基本操作
1.str_length() :get the number of characters of all the elements
2.str_c() 组合
例:
str_c("x","y",sep=",") 得到x,y
str_c(c("x","y"),collapse=",") 得到x,y
3.str_to_upper() str_to_lower() 变大写小写
4. str_sub() 截取
例:x <- c("apple")
str_sub(x,1,3) 得app
str_sub(x,-3,-1) 得ple #负号表示从后往前数的位置
匹配
str_view( ) 匹配第一个
str_view_all( ) 匹配所有
形为:str_view(_,"")
str_subset():form a vector that contains only the elements that match
#特殊字符,用\来抓,如:\^,\",\\
#add match = T
or match = F
to show only the elements that match or do not match
几种用法:
1. ^始$终 例: ^...$ ,^an,ppl$
2. &且|或 例:gr(a|e)y
3. \\d:任意数字 \\d{3}:任意3个数字 \\s:空格
4. [abc]:a或b或c [^abc]:any character except a,b or c
[a-z]:any letter from a to z
[A-Za-z]:any letter
#This is only one character
5. Times of Repetition(!targeted to one character before)
?:0 or 1
+:no less than 1
*:any times
{n}:n
{n,m}:n to m
{n,}:at least n
{,m}:no more than m
#Usually R matches as much as possible.Add a ?(example:P{2,4}?)to let it match as little as possible.
6. Backreference
(.)(.)\\2\\1 match XYYX
(..)\\1 match X1X2X1X2
#It is not necessarily (.).It can be some other characters inside.
检测
str_detect():return to a logical value showing whether the normal expression can match the string
str_count():count the number of times that it matches
# words[str_detect(words," ")] can show the result
##a special way to match by several more steps
#Find all words that start with a vowel and end with a consonant.
str_subset(words, "^[aeiou].*[^aeiou]$") %>% head()
#> [1] "about" "accept" "account" "across" "act" "actual"
words[str_detect(words, "^[aeiou]") & str_detect(words, "[^aeiou]$")] %>% head()
#> [1] "about" "accept" "account" "across" "act" "actual"
get all the variables that ends with “time” in flights:
end_time <- names(flights) %>%
str_subset(".*time$")
flights %>%
select(end_time)
提取
str_extract()::extract the first match
str_extract_all():extract all the matches
#Add simplify=T to form a matrix
A very awesome way of grouped matching:
#Example:
tibble(st=str_subset(sentences,"\\s([^ ]+)\\'([^ ]+)")) %>%
extract(st,c("before","after"),"\\s([^ ]+)\\'([^ ]+)",remove = F)
#remove=F can leave the original strings
#I can get a matrix showing the group.Here ( ) marks the group.

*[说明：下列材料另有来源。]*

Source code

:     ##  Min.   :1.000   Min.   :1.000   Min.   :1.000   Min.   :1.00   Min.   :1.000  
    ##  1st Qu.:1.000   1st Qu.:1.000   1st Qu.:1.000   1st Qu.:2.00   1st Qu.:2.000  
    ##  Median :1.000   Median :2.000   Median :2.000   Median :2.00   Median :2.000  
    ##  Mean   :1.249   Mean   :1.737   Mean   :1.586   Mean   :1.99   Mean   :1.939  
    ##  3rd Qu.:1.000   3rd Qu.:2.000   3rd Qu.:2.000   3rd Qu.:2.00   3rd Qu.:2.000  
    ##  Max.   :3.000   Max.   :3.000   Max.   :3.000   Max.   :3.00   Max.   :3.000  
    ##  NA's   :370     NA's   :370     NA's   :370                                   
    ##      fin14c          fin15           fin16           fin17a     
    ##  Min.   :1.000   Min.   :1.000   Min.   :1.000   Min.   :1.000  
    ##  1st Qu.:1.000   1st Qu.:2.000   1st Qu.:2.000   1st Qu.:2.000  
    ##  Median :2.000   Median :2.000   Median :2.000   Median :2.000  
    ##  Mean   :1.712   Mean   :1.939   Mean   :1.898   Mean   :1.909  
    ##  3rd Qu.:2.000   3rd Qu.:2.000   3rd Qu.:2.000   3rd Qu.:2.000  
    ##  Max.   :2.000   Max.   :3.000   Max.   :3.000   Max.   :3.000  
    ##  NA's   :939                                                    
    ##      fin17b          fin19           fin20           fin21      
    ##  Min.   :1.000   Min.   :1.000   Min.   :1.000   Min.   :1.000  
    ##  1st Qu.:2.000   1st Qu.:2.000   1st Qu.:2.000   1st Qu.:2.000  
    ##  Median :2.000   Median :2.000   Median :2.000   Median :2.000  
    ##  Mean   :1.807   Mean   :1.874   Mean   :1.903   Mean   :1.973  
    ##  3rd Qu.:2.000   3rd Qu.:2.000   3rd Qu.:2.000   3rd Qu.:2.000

#Usually ([^ ]+) gets the one that matches.
Replacing matches
x <- c("apple", "pear", "banana")
str_replace(x, "[aeiou]", "-")
str_replace_all(x, "[aeiou]", "-")
[1] "-pple" "p-ar" "b-nana"
[2] "-ppl-" "p--r" "b-n-n-"
#replace before with after
x <- c("1 house", "2 cars", "3 people")
str_replace_all(x, c("1" = "one", "2" = "two", "3" = "three"))
[1] "one house" "two cars" "three people"
#use a vector to replace matches
sentences %>%
str_replace("([^ ]+) ([^ ]+) ([^ ]+)", "\\1 \\3 \\2")
#flip the order
Splitting
str_split(sentences," ") #split the vector by space
#add simplify=T to get a matrix
str_split(sentences,boundary("word"),simplify=T) %>% tibble() #a very good way of splitting
Split up a string like “apples, pears, and bananas” into individual components.
str_split("apples, pears, and bananas",", (and )?")